A topology made by Andres and Myers in 2013 placed the species Coloborhynchus clavirostris and C. wadleighi (now generally considered as Uktenadactylus) within the family Ornithocheiridae as sister taxa to Ornithocheirus simus, and the family itself is placed within the more inclusive clade Ornithocheirae. Later, in 2019, Pentland et al. recovered a similar result to the one by Andres and Myers in 2013 where Coloborhynchus is the sister taxon of Ornithocheirus. Their cladogram is shown on the left. In 2018, Jacobs et al. also recovered a similar cladogram compared to Andres and Myers (2013), where both Coloborhynchus and Siroccopteryx were assigned to the Ornithocheiridae, however, unlike the study made by Andres and Myers, they used the name Uktenadactylus wadleighi to refer to C. wadleighi in their analysis.

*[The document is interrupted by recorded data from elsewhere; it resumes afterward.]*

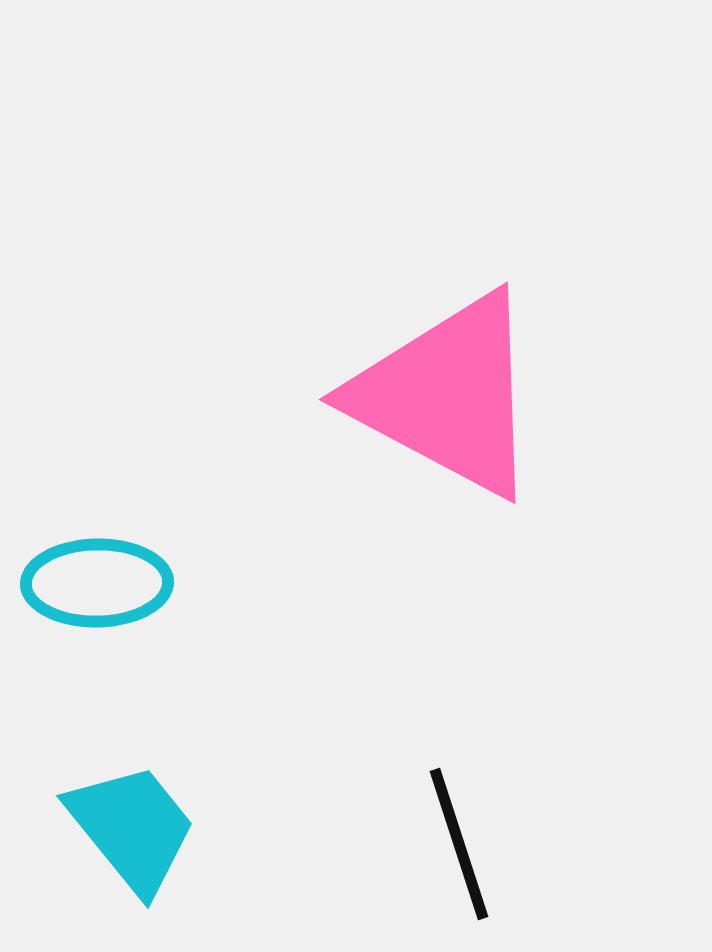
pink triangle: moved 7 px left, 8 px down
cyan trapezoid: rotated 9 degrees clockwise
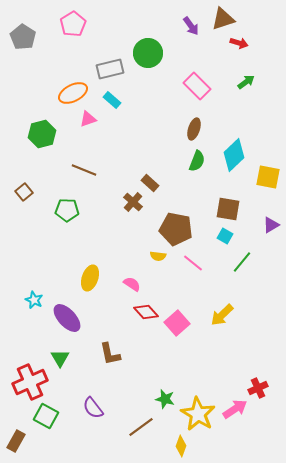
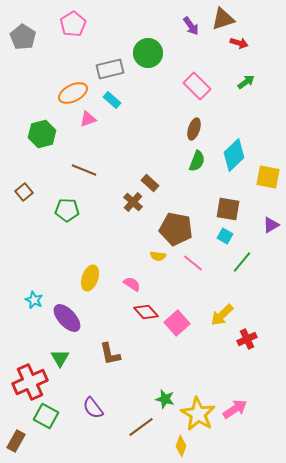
red cross at (258, 388): moved 11 px left, 49 px up
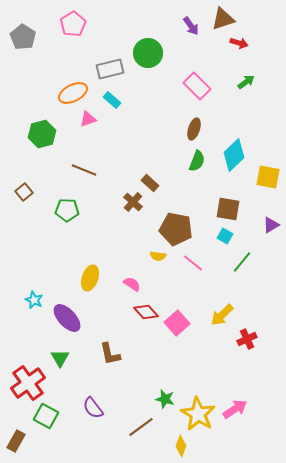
red cross at (30, 382): moved 2 px left, 1 px down; rotated 12 degrees counterclockwise
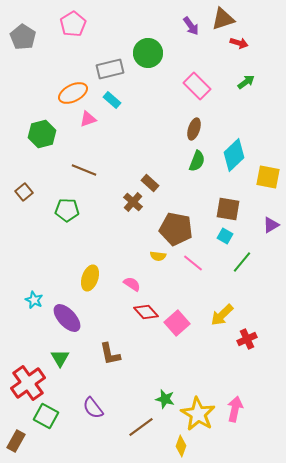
pink arrow at (235, 409): rotated 45 degrees counterclockwise
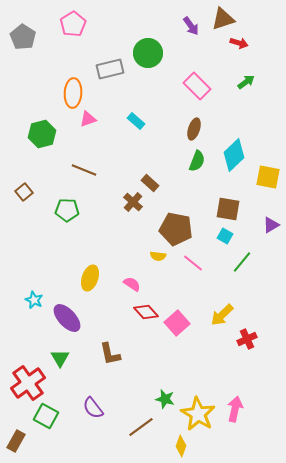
orange ellipse at (73, 93): rotated 60 degrees counterclockwise
cyan rectangle at (112, 100): moved 24 px right, 21 px down
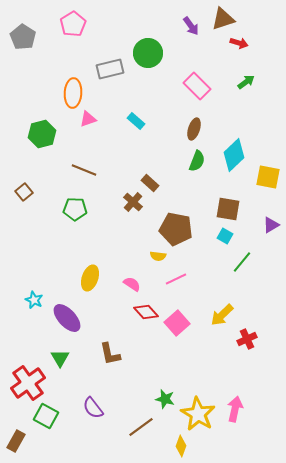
green pentagon at (67, 210): moved 8 px right, 1 px up
pink line at (193, 263): moved 17 px left, 16 px down; rotated 65 degrees counterclockwise
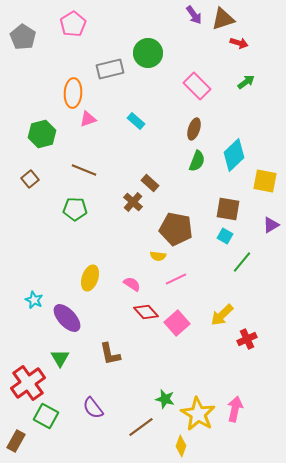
purple arrow at (191, 26): moved 3 px right, 11 px up
yellow square at (268, 177): moved 3 px left, 4 px down
brown square at (24, 192): moved 6 px right, 13 px up
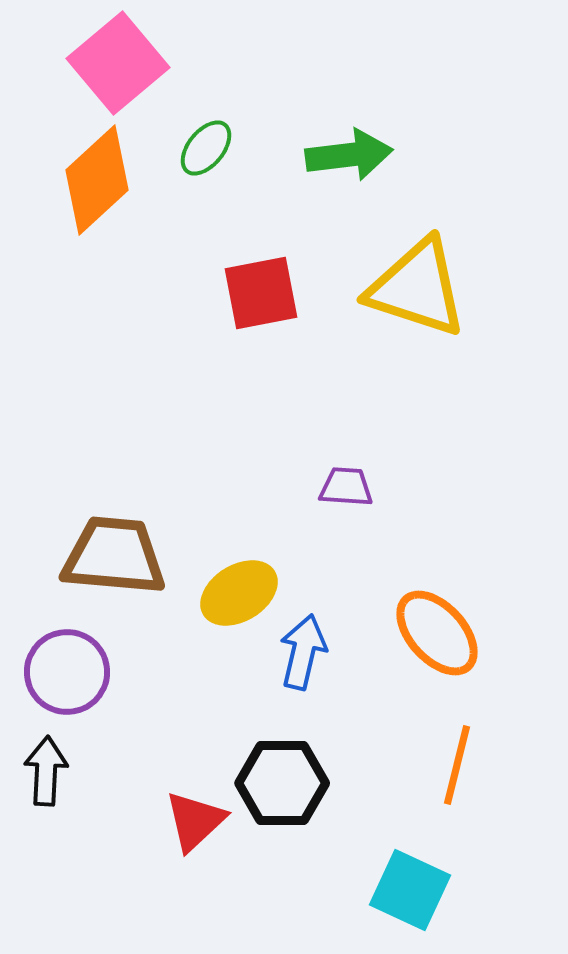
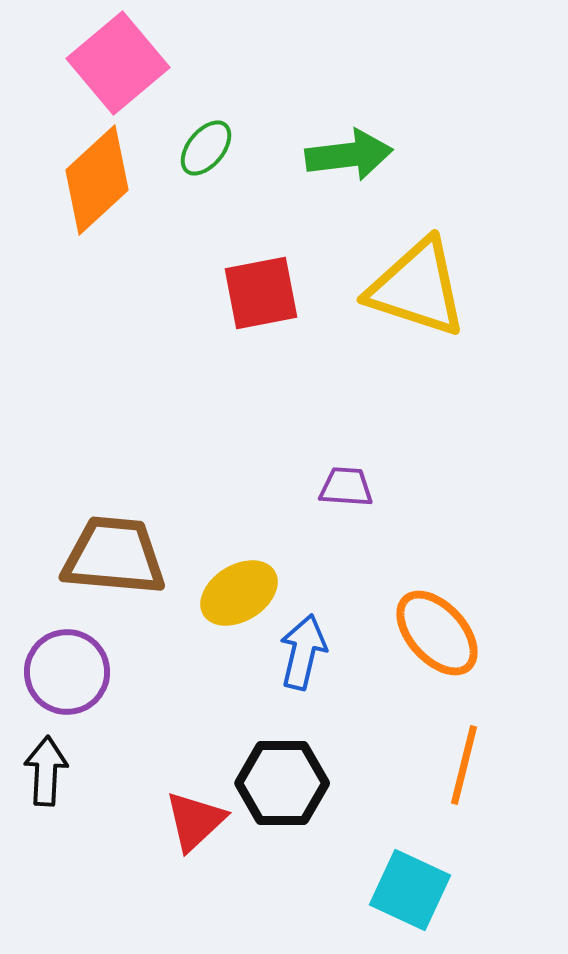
orange line: moved 7 px right
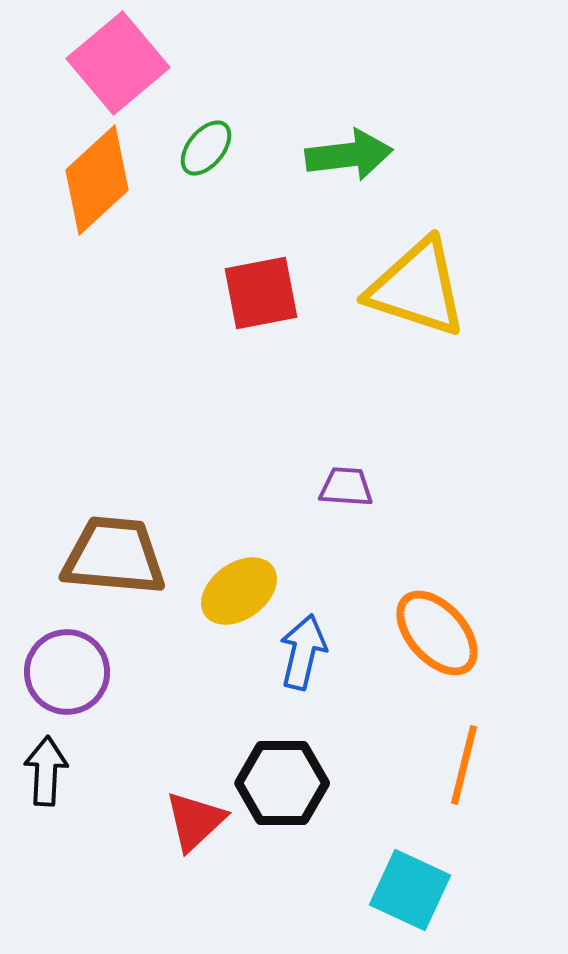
yellow ellipse: moved 2 px up; rotated 4 degrees counterclockwise
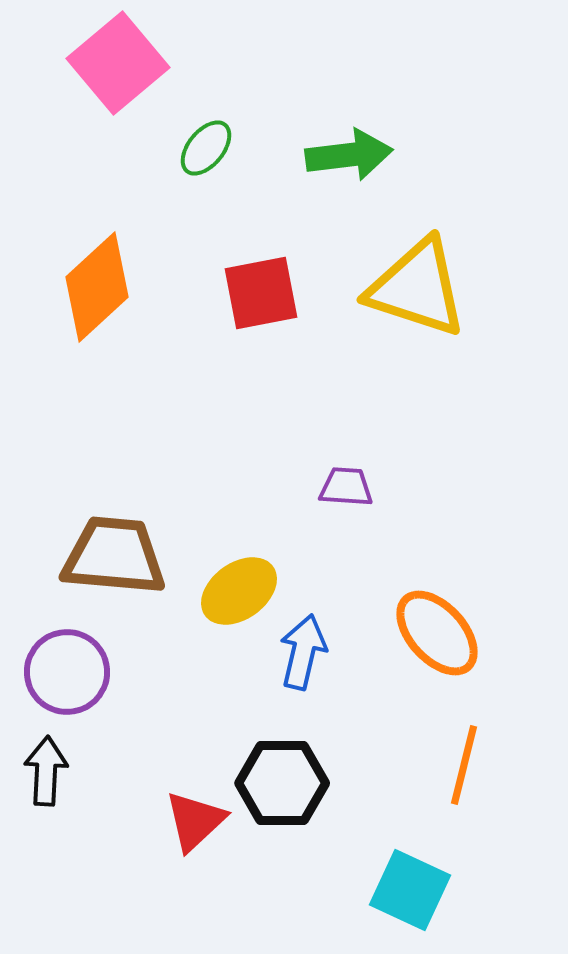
orange diamond: moved 107 px down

They published their conclusion in 2019. However, many subsequent analyses made in 2019 and 2020 have recovered Coloborhynchus within the family Anhangueridae, more specifically within the subfamily Coloborhynchinae. The cladogram on the left shows a phylogenetic analysis made by Borja Holgado and Rubi Pêgas in 2020.

Topology 1: Pentland et al. (2019).

Topology 2: Holgado & Pêgas (2020).

==Paleobiology==
Similar to most anhanguerids, Coloborhynchus is traditionally thought to be an oceanic piscivore. However one study found it among the carnivorous pterosaur taxa, as opposed to several other piscivore and insectivore species.